What car should I buy?
Is it time for a new vehicle? Tips and thoughts on how to figure out which car you should go for.
Hints to help you assess which car you need before starting the search.
Which car should I buy is the question automotive people like me get asked the most. The proper question is more in the lines of: what type of car do I need? Here are hints and suggestions to help steer you towards the type of car you actually need.
Vanity and “how will I look at the wheel of this” kind of ego-driven thoughts always happen, but need to be put aside for a few minutes here. The goal is to figure out what vehicle will suit your needs for the next few years… Or even decade.
Speaking about years or decade, the first question you needs to ask yourself is how long you expect to keep this next vehicle? This will have an incidence on which car you go for… If you plan to keep the car for over ten years, you need to factor in the changes in your family situation and make sure the car will answer these needs appropriately.
Say you are a newlywed for example. Do you and your spouse want to have kids? How soon? If yes and the answer is within the next three to five years, then you need to make sure your next vehicle will be able to accommodate for baby seats as well as cargo… You have no idea how much stuff needs to be carried, even on a small day-trip, when you have toddlers and very young kids aboard!
To the opposite, maybe your kids are all grown up and progressively leaving the family house. Do you still need that minivan or big SUV? Probably not.
In short, in assessing your needs, you need to ask yourself and try to figure out what your needs will be, in terms of people, cargo and distance covered over the planned ownership timeframe you are considering.
Cars now come in more shapes and styles than ever. Two door coupe, traditional sedan, station wagon, crossover, small SUV, full-size SUV, minivan, pickup truck, sports car… To make choice even harder, manufacturers are going after small niches that were not even thought of twenty years ago, like VW and its Passat CC which is a coupe-looking sedan version of the Passat sedan.
As mind-numbing as these all are, doing your homework first in assessing your needs will help you narrow down the style of vehicle you should go for.
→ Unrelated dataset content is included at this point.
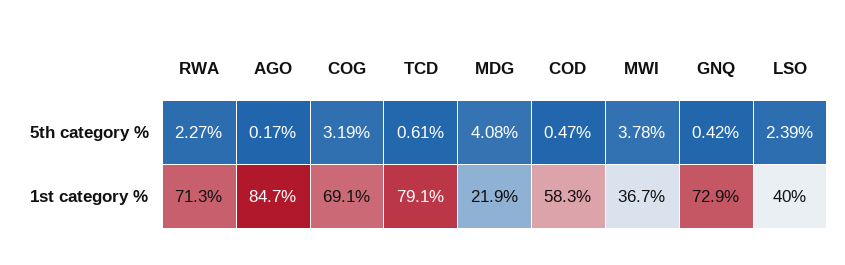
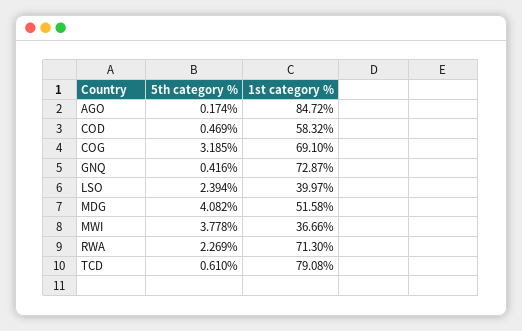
MDG, 1st category %: 21.9 -> 51.58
To keep the same example mentioned earlier, you wont go for a low-headroom swoopy sedan-coupe like the Passat CC if you often need to carry adult-sized rear passengers, but it makes sense if you only occasionally have someone on these rear seats and style is important to you.
The mechanical aspect
There are a few questions you need to ask yourself that will influence what type of running gear you need to look for.
Do you spend most of your time in the city or on the highway? If you are a city driver, then a smaller car will allow better parking and maneuverability and a font-wheel drive or all-wheel drive car will help you get out of snow covered parking lots; if you are always on the highway, then you will want a larger car for comfort and stability and all-wheel drive is less of a need.
Interested in SUV’s? Read about the best SUV/CUV’s of 2015 below:
Do you go off the beaten path often? Never? Then don’t bother with all-wheel drive. If you do occasionally, then a vehicle with decent ground clearance and a good all-wheel drive system will work well. If you are often off-roading, then a proper four-wheel drive vehicle will be needed.
Who do I carry?
As important as this question is, it is often the most overlooked aspect of deciding which car to go for.
It is very important to consider rear passenger legroom if you are going to carry toddlers or newborn babies. This may seem counter-intuitive as they are very short, but the rear-facing seats they need to be strapped-in can be very cumbersome. For example, the six-foot tall man I am can’t sit in the front passenger seat if I carry our youngest daughter in her rear-facing car seat in my 2004 Volvo S60 as the seat needs to be brought forward to allow enough space for the baby seat; this causes no problem whatsoever in our family wagon, a 2004 Volvo V70, which seems to be the same as the S60, but has a longer wheelbase and offers more rear seat legroom.
Another consideration is if you or passengers you often carry are elderly or have mobility issues. You may find a regular sedan to be too low and be hard to sit in or get out of; crossovers and small SUVs are great for that as they often offer a seating position that is closer to waistline and do not require one to climb in the car or drop into it.
If you have a family and often run around to various practices or take short trips with extra kids, ask yourself if a vehicle with an extra set of seats, to be used occasionally, may not be needed?
What else do I carry?
People are important, but it is just as important to consider what needs to be carried regularly in the vehicle. Are you packing the car with luggage on a very regular basis to head out to the cottage? Then make sure the cargo area can swallow all this activity gear… If it is only once or twice a year, then a rooftop cargo box can do the trick. Do you spend your winters going to the ski hills once or twice a week? Then you may want to make sure you next car has a ski pass-through allowing you to place the skis inside the car and still have use of those rear seats. If you are a DIY type of person, then a cargo area with a hatch, like a station wagon or an SUV, will allow easier loading at the lumber yard or at the garage sale.
Put some thought into what your needs are and it will help ensure you make the right choice when it comes time to decide which car you need next.